Insomma, mica come l'Inter.
Cobolli che è furbo - quel genere di furbo che pensa che gli altri siano pirla - ha proseguito così:
"Ma anche senza togliere a un Abramovich la libertà di immettere importi consistenti per rendere ancor più competitiva la sua squadra, si potrebbero condizionare certi contributi a logiche di equilibrio di bilancio."
Ha detto Abramovich. Per non dire Moratti.
Michel invece lo ha detto: Moratti.
E non lo ha detto da juventinovero, lo ha detto da massimo dirigente dell'UEFA. Non lo ha detto in seguito a una vittoria del calcio italiano, ma a una sonora sconfitta. Lasciando comprendere non soltanto come queste politiche di bilancio droghino le competizioni, ma anche come questo sia un fattore di debolezza del sistema italiano.
Cobolli non ha detto, al solito, nulla. L'ultima frase riportata è esemplare. Se qualcuno gli avesse chiesto: "E come?", penso avrebbe perso i sensi.

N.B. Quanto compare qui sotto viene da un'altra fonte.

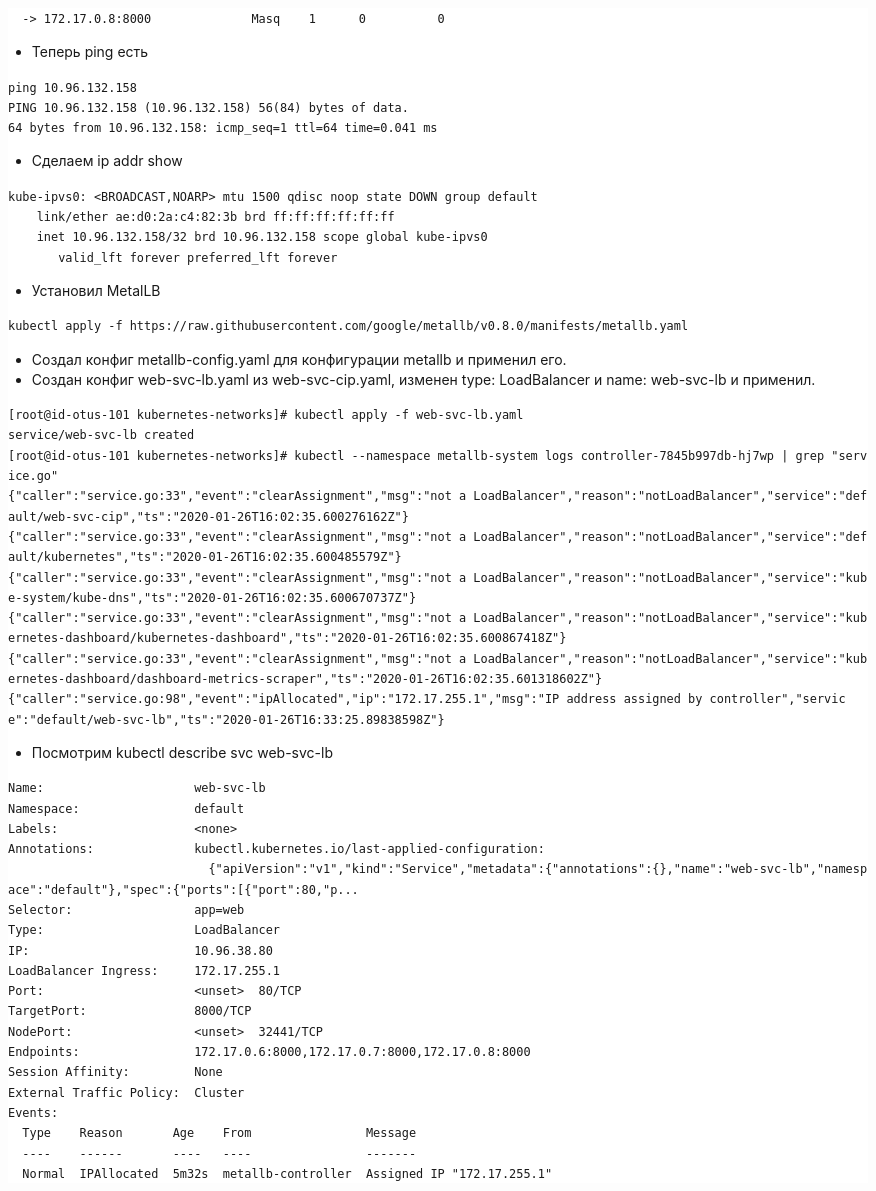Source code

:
 ```
  -> 172.17.0.8:8000              Masq    1      0          0 
```
 - Теперь ping есть
```
ping 10.96.132.158
PING 10.96.132.158 (10.96.132.158) 56(84) bytes of data.
64 bytes from 10.96.132.158: icmp_seq=1 ttl=64 time=0.041 ms
```
 - Сделаем ip addr show
```
kube-ipvs0: <BROADCAST,NOARP> mtu 1500 qdisc noop state DOWN group default 
    link/ether ae:d0:2a:c4:82:3b brd ff:ff:ff:ff:ff:ff
    inet 10.96.132.158/32 brd 10.96.132.158 scope global kube-ipvs0
       valid_lft forever preferred_lft forever
```

 - Установил MetalLB 
```
kubectl apply -f https://raw.githubusercontent.com/google/metallb/v0.8.0/manifests/metallb.yaml
```
 - Создал конфиг metallb-config.yaml для конфигурации metallb и применил его.
 - Создан конфиг web-svc-lb.yaml из web-svc-cip.yaml, изменен type: LoadBalancer и name: web-svc-lb и применил.
```
[root@id-otus-101 kubernetes-networks]# kubectl apply -f web-svc-lb.yaml 
service/web-svc-lb created
[root@id-otus-101 kubernetes-networks]# kubectl --namespace metallb-system logs controller-7845b997db-hj7wp | grep "service.go"
{"caller":"service.go:33","event":"clearAssignment","msg":"not a LoadBalancer","reason":"notLoadBalancer","service":"default/web-svc-cip","ts":"2020-01-26T16:02:35.600276162Z"}
{"caller":"service.go:33","event":"clearAssignment","msg":"not a LoadBalancer","reason":"notLoadBalancer","service":"default/kubernetes","ts":"2020-01-26T16:02:35.600485579Z"}
{"caller":"service.go:33","event":"clearAssignment","msg":"not a LoadBalancer","reason":"notLoadBalancer","service":"kube-system/kube-dns","ts":"2020-01-26T16:02:35.600670737Z"}
{"caller":"service.go:33","event":"clearAssignment","msg":"not a LoadBalancer","reason":"notLoadBalancer","service":"kubernetes-dashboard/kubernetes-dashboard","ts":"2020-01-26T16:02:35.600867418Z"}
{"caller":"service.go:33","event":"clearAssignment","msg":"not a LoadBalancer","reason":"notLoadBalancer","service":"kubernetes-dashboard/dashboard-metrics-scraper","ts":"2020-01-26T16:02:35.601318602Z"}
{"caller":"service.go:98","event":"ipAllocated","ip":"172.17.255.1","msg":"IP address assigned by controller","service":"default/web-svc-lb","ts":"2020-01-26T16:33:25.89838598Z"}
```
 - Посмотрим kubectl describe svc web-svc-lb
```
Name:                     web-svc-lb
Namespace:                default
Labels:                   <none>
Annotations:              kubectl.kubernetes.io/last-applied-configuration:
                            {"apiVersion":"v1","kind":"Service","metadata":{"annotations":{},"name":"web-svc-lb","namespace":"default"},"spec":{"ports":[{"port":80,"p...
Selector:                 app=web
Type:                     LoadBalancer
IP:                       10.96.38.80
LoadBalancer Ingress:     172.17.255.1
Port:                     <unset>  80/TCP
TargetPort:               8000/TCP
NodePort:                 <unset>  32441/TCP
Endpoints:                172.17.0.6:8000,172.17.0.7:8000,172.17.0.8:8000
Session Affinity:         None
External Traffic Policy:  Cluster
Events:
  Type    Reason       Age    From                Message
  ----    ------       ----   ----                -------
  Normal  IPAllocated  5m32s  metallb-controller  Assigned IP "172.17.255.1"
```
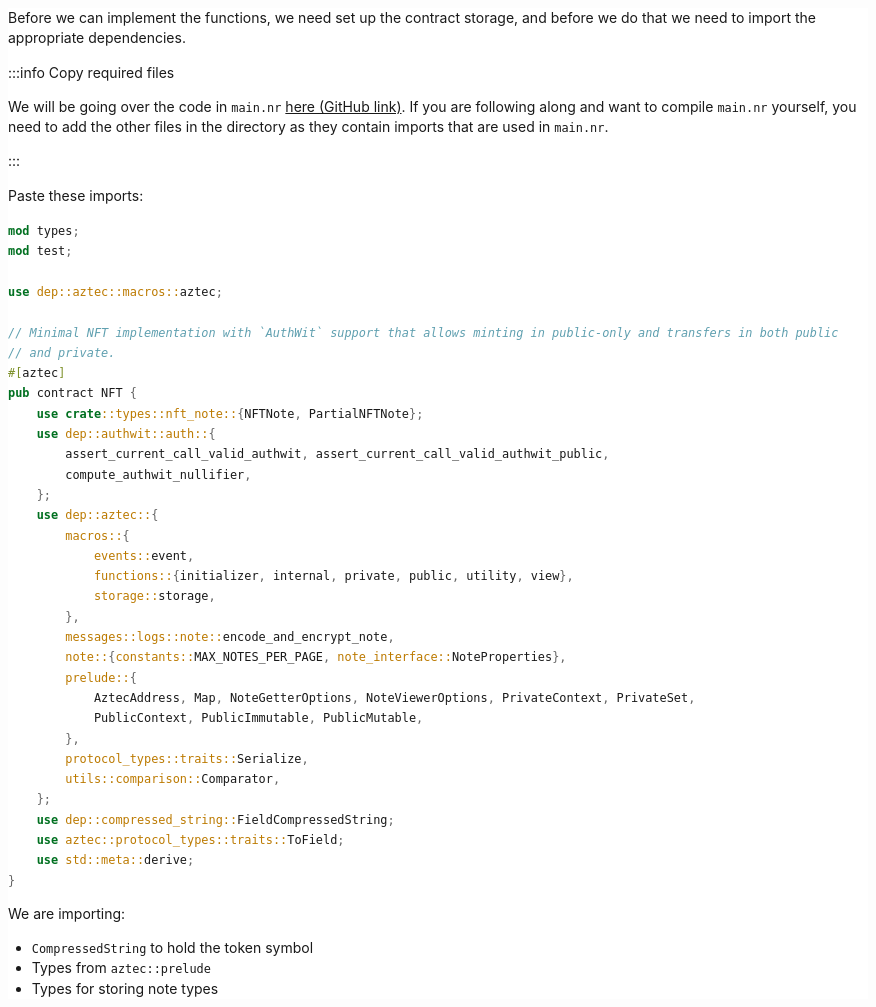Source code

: Before we can implement the functions, we need set up the contract storage, and before we do that we need to import the appropriate dependencies.

:::info Copy required files

We will be going over the code in `main.nr` [here (GitHub link)](https://github.com/AztecProtocol/aztec-packages/tree/v0.86.0/noir-projects/noir-contracts/contracts/app/nft_contract/src). If you are following along and want to compile `main.nr` yourself, you need to add the other files in the directory as they contain imports that are used in `main.nr`.

:::

Paste these imports:

```rust
mod types;
mod test;

use dep::aztec::macros::aztec;

// Minimal NFT implementation with `AuthWit` support that allows minting in public-only and transfers in both public
// and private.
#[aztec]
pub contract NFT {
    use crate::types::nft_note::{NFTNote, PartialNFTNote};
    use dep::authwit::auth::{
        assert_current_call_valid_authwit, assert_current_call_valid_authwit_public,
        compute_authwit_nullifier,
    };
    use dep::aztec::{
        macros::{
            events::event,
            functions::{initializer, internal, private, public, utility, view},
            storage::storage,
        },
        messages::logs::note::encode_and_encrypt_note,
        note::{constants::MAX_NOTES_PER_PAGE, note_interface::NoteProperties},
        prelude::{
            AztecAddress, Map, NoteGetterOptions, NoteViewerOptions, PrivateContext, PrivateSet,
            PublicContext, PublicImmutable, PublicMutable,
        },
        protocol_types::traits::Serialize,
        utils::comparison::Comparator,
    };
    use dep::compressed_string::FieldCompressedString;
    use aztec::protocol_types::traits::ToField;
    use std::meta::derive;
}
```

We are importing:

- `CompressedString` to hold the token symbol
- Types from `aztec::prelude`
- Types for storing note types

Ancor più emblematico è il discorso precedente, quello del DNA dirigenziale. Per quali ragioni storiche e culturali dovremmo avere fiducia nella competenza e nella moralità dei dirigenti, anziché in una regolamentazione ben precisa? E' un discorso di ritorno, ciclico in Italia. Poi si trova sempre qualcuno talmente bravo e buono da garantire per tutti. Come Guido Rossi, Abete o Matarrese.
Il sistema però rimane lo stesso.
Il nuovo calcio - che, anche Platini, seppur qualche anno dopo Giraudo, lo ha compreso, non potrà essere una negazione del business collegato, ma una sua valorizzazione - passa da una definizione attenta delle regole di bilancio, da una relazione propria e meditata tra il business e la competizione sportiva.
Per i Moratti posto non ce n'è. Perché il calcio che ha in mente Platini premierà la gestione e le competenze, e non tonnellate di milioni buttati nella spazzatura, milioni sborsati sempre, preferibilmente, dopodomani.
Il calcio di cui ha parlato Platini è quello che piace anche a noi. E' quello che, senza moralismi, immaginava Giraudo. E' il calcio che premia un pazzo che vende Zidane e Inzaghi per comprarsene altri tre, il rischio che solo chi è competente si può permettere.
Platini studia l'NBA. Nel campionato americano, non esistono le cessioni, ma solo gli scambi di giocatori.
Chissà come se la passerebbe chi ha scambiato Pirlo per Guly, Seedorf per Coco, Cannavaro per Carini.
Noi stiamo con Platini.
La nostra dirigenza, dopo tanto ciarlare, invece resta a distanza.
E questo non è perdonabile, perché è la dimostrazione compiuta di quanta poca sostanza stia in questo progetto, mediocre e titubante, in ogni sua manifestazione.
La verità è che non sanno combattere alcuna battaglia.